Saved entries
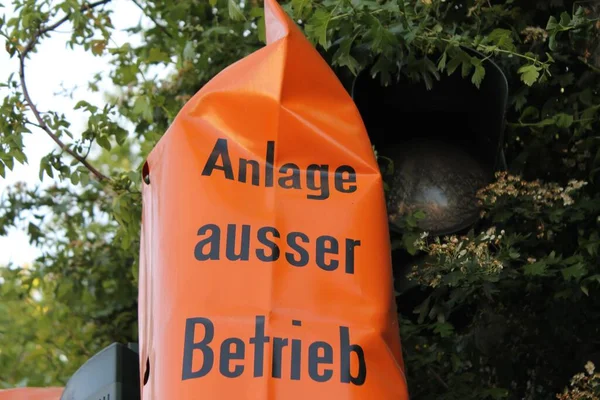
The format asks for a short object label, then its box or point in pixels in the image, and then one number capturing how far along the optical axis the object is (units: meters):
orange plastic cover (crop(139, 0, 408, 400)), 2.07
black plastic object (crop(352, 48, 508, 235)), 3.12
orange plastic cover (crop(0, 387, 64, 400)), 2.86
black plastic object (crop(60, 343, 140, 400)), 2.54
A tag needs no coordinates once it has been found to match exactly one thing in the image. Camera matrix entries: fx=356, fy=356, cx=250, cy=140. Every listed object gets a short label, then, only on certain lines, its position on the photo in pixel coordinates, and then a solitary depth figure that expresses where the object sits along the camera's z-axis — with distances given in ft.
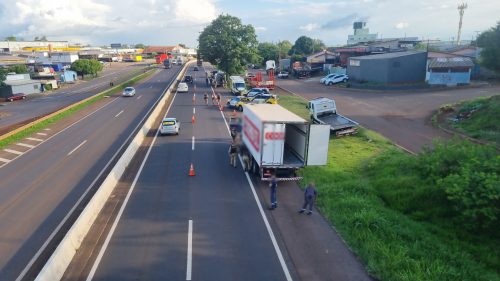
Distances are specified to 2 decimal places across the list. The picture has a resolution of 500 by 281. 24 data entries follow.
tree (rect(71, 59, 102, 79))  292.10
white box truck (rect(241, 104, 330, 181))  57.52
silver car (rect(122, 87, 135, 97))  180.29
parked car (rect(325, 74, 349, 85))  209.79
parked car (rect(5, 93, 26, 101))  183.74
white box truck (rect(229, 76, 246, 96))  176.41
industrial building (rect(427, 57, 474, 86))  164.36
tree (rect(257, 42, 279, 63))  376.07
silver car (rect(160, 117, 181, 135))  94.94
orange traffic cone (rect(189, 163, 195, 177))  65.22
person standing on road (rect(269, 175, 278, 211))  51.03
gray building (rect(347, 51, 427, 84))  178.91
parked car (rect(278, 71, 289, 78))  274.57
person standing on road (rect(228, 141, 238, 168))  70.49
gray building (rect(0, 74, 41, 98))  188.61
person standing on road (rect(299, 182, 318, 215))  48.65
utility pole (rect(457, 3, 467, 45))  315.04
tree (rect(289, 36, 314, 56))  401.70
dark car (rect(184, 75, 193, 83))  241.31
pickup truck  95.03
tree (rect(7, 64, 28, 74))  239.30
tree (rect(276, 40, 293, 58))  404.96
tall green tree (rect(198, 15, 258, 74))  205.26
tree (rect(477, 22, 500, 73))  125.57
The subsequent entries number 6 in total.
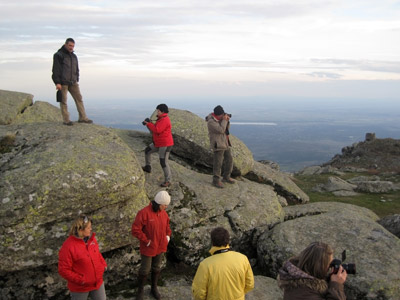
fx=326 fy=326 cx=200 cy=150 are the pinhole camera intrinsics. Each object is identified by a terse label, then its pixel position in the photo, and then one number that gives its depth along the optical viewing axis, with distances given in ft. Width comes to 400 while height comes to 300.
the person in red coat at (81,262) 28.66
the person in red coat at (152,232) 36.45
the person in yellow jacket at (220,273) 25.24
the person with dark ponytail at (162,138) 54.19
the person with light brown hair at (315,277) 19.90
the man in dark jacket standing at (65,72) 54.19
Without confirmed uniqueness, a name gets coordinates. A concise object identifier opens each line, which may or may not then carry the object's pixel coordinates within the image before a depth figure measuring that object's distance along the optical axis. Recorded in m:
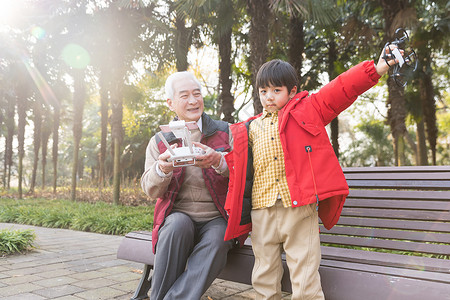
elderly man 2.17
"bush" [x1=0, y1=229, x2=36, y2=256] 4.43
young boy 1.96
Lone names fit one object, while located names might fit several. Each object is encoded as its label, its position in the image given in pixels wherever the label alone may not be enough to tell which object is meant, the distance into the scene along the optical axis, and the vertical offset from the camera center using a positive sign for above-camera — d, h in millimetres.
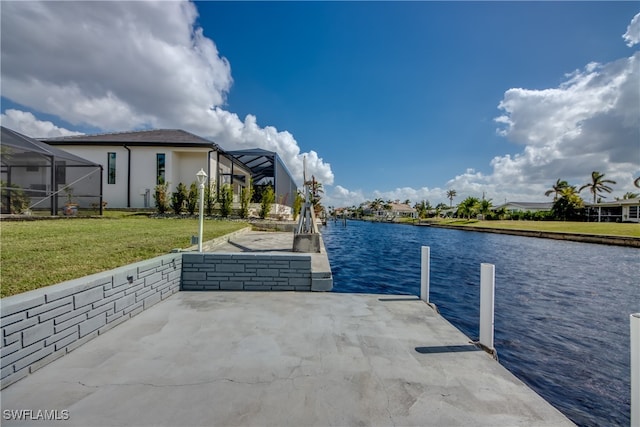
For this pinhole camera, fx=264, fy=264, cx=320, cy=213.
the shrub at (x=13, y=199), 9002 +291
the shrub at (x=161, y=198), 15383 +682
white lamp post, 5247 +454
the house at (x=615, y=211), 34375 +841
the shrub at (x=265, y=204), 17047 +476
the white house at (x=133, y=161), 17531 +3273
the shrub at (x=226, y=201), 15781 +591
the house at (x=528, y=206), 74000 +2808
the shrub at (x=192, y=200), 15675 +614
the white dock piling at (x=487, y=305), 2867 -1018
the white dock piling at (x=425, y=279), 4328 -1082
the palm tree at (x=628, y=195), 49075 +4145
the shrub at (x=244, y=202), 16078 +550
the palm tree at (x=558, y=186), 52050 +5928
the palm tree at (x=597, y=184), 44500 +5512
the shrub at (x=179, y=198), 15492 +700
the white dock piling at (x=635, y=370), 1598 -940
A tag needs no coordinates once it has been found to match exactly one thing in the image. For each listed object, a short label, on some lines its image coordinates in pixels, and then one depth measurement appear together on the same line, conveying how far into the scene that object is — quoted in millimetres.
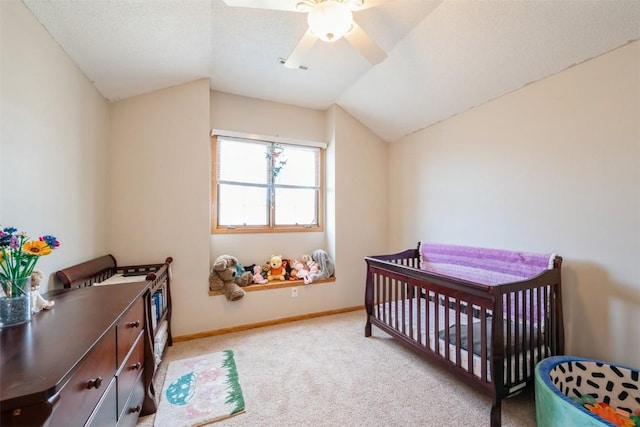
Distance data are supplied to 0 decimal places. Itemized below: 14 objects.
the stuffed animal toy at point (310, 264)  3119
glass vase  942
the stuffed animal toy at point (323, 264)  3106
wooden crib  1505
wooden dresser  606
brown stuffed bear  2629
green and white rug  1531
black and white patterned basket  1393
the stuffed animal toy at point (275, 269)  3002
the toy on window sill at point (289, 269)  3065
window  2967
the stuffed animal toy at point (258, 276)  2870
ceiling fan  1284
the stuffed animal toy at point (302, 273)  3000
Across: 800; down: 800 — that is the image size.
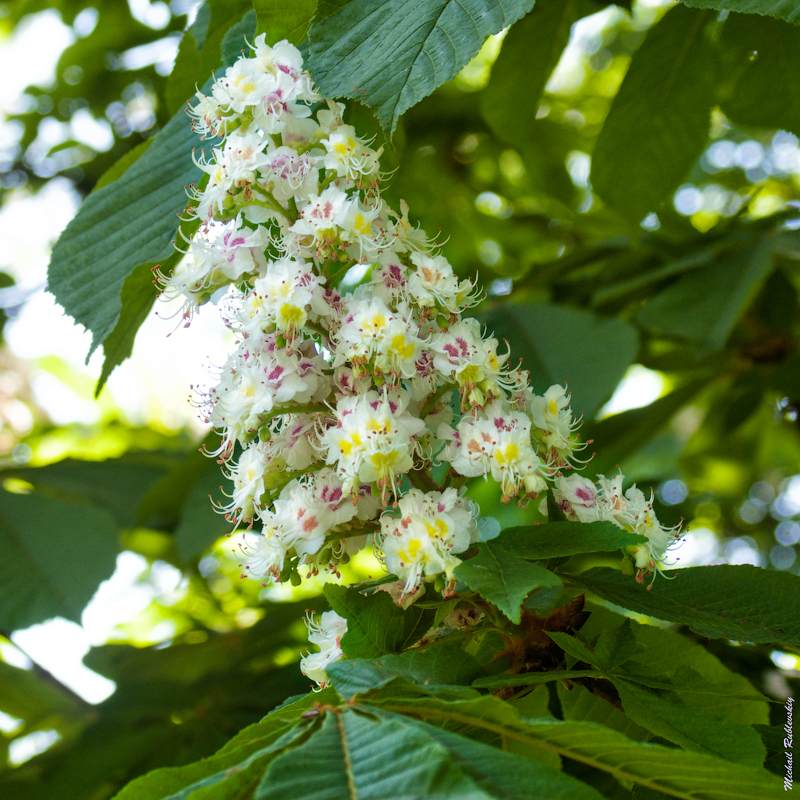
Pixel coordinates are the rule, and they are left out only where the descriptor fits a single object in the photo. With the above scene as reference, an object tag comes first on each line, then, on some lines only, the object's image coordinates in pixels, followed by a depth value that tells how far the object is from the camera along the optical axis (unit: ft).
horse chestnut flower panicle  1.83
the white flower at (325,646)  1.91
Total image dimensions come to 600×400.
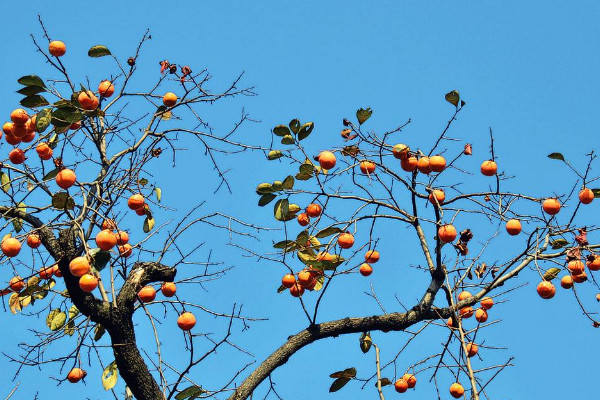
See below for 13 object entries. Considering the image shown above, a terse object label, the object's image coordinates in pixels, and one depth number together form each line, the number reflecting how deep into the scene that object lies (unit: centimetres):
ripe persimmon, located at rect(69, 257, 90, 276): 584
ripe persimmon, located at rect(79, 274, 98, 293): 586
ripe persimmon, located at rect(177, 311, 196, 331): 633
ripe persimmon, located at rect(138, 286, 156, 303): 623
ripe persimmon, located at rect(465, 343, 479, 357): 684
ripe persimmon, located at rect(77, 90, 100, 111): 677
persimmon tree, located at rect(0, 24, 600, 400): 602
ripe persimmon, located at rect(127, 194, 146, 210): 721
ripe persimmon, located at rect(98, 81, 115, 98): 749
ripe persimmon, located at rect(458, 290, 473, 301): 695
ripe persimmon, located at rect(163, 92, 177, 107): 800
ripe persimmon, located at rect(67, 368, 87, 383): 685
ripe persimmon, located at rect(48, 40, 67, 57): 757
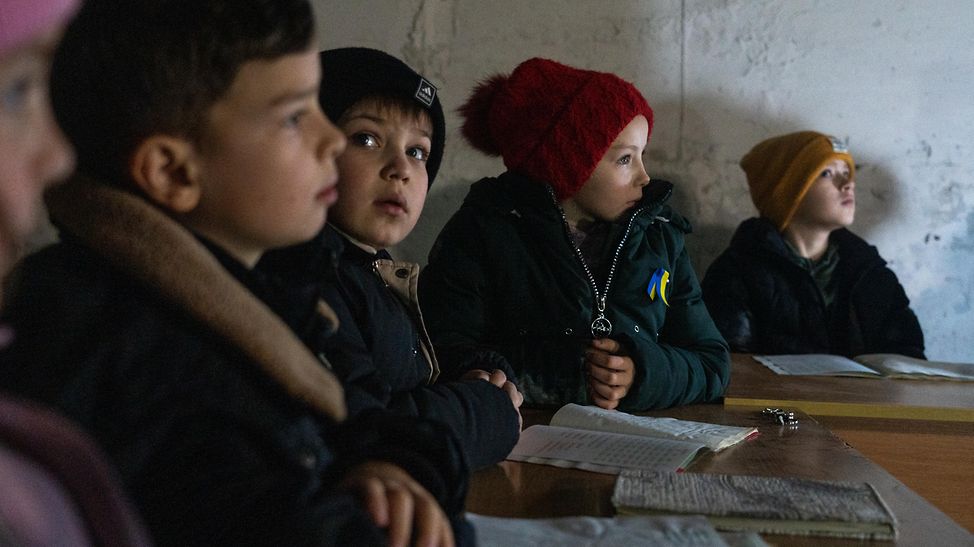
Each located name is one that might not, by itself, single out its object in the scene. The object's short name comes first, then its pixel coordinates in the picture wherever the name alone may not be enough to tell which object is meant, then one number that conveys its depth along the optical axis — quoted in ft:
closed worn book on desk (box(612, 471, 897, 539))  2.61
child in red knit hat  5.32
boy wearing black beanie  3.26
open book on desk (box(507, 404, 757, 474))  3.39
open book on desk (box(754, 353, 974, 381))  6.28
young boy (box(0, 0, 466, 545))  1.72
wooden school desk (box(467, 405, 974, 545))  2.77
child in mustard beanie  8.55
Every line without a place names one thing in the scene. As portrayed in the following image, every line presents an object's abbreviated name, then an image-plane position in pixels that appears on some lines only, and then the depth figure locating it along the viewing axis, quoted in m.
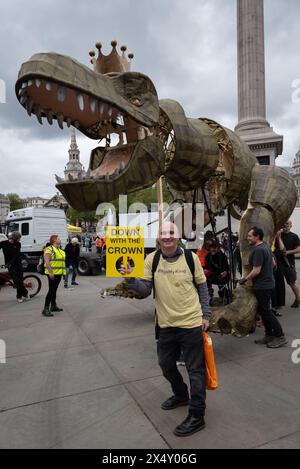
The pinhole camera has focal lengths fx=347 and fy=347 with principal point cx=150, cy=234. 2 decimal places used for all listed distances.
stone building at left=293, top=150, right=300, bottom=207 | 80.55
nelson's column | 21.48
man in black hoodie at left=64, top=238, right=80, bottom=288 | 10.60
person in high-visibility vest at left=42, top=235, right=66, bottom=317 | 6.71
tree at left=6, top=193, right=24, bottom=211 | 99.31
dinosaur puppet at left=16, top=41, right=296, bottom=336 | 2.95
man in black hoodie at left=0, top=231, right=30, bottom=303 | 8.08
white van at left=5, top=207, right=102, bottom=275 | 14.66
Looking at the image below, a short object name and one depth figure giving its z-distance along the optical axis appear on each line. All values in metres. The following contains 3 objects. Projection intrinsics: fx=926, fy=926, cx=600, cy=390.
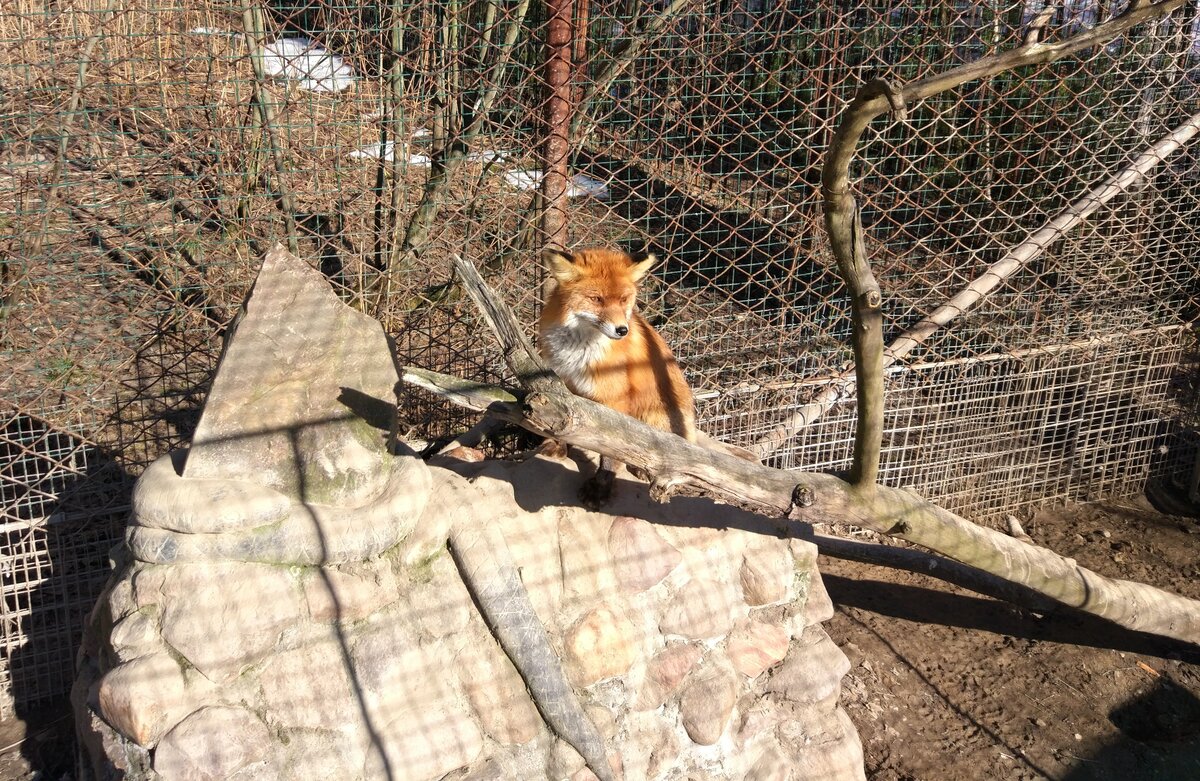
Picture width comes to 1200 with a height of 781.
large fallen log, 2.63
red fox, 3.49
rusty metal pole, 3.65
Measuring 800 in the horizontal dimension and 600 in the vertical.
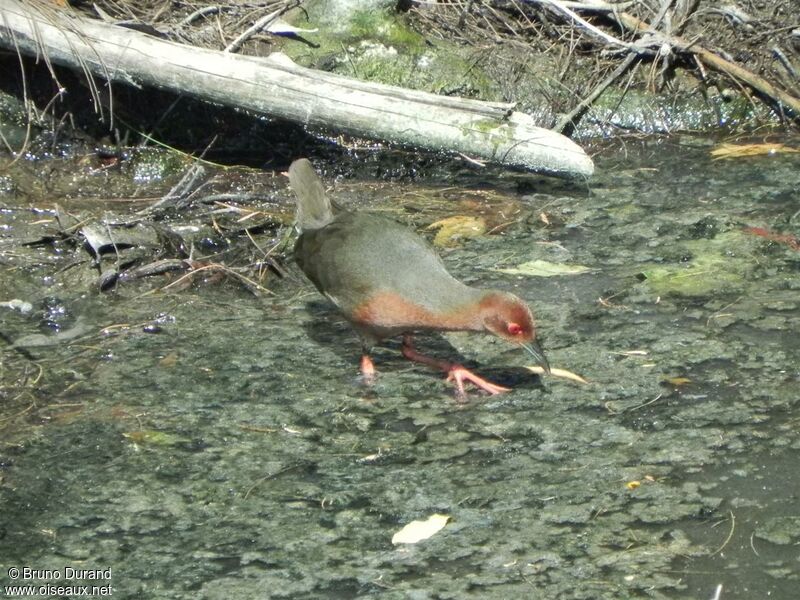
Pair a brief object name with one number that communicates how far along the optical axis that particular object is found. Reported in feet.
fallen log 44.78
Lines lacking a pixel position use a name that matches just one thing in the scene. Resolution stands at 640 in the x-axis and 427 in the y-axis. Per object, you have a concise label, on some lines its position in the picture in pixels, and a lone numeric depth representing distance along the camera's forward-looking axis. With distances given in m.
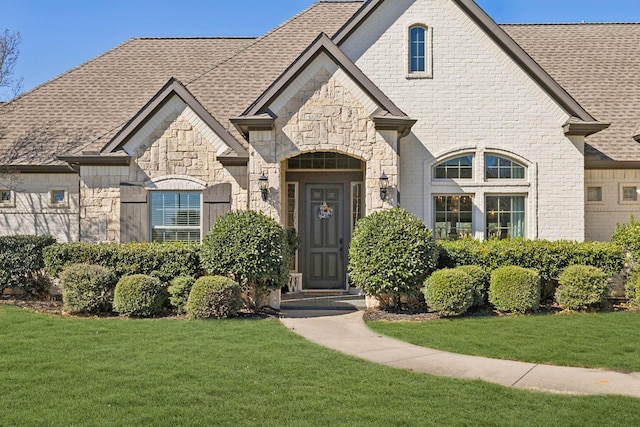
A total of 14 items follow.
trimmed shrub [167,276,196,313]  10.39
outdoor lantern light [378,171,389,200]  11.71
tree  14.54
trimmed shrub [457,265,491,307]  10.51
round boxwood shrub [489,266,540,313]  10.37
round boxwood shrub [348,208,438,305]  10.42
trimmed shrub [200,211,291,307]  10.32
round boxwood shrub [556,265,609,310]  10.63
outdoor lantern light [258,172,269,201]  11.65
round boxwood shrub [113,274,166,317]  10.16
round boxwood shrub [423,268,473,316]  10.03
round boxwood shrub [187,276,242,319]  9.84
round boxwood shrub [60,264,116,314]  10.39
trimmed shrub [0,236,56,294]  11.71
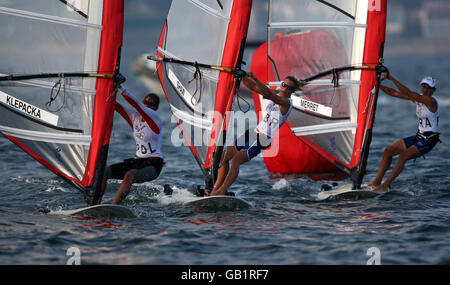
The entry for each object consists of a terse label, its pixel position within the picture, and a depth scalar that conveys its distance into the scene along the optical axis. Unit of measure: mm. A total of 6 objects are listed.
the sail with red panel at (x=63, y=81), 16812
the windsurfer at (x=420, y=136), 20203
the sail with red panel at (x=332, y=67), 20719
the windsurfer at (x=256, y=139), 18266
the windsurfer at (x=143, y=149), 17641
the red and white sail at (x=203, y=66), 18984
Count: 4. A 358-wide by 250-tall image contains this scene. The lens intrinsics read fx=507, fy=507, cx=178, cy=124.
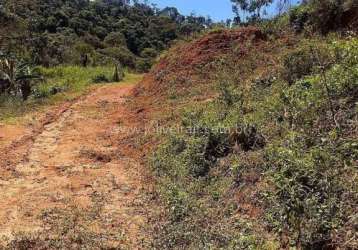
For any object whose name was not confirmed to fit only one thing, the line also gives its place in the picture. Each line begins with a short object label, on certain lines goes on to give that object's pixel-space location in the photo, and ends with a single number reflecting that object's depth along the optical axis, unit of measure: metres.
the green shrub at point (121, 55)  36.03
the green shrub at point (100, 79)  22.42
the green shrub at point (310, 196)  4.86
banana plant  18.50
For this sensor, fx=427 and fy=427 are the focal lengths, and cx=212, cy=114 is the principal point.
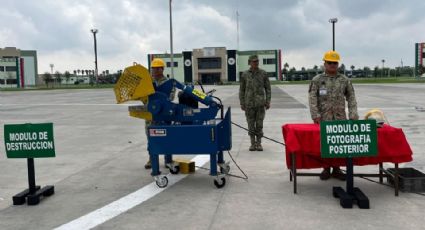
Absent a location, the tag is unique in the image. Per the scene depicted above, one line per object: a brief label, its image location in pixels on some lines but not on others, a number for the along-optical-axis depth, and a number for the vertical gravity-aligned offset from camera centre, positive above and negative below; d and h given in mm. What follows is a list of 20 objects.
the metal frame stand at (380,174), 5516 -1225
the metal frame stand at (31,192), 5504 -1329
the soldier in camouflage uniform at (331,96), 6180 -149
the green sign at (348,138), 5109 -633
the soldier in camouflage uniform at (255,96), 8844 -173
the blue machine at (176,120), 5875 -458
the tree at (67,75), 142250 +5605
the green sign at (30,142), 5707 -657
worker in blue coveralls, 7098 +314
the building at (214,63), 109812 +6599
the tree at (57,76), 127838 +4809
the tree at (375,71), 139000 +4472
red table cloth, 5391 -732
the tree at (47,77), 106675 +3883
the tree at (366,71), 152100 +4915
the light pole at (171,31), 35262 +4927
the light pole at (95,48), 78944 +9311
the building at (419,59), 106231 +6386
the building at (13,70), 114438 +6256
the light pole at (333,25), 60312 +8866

Exercise instructions:
The required output is the exact run of lines from the start of the records through the line containing "black plastic object (crop(60, 343, 140, 400)), 2.54", both ends included, with no pictures.

Response area:
The format asks for a short object label, then its box or point in pixels in the image, and then one number capturing how far along the optical axis the object is (units: meters):
orange plastic cover (crop(139, 0, 408, 400)), 2.07
black plastic object (crop(352, 48, 508, 235)), 3.12
orange plastic cover (crop(0, 387, 64, 400)), 2.86
black plastic object (crop(60, 343, 140, 400)), 2.54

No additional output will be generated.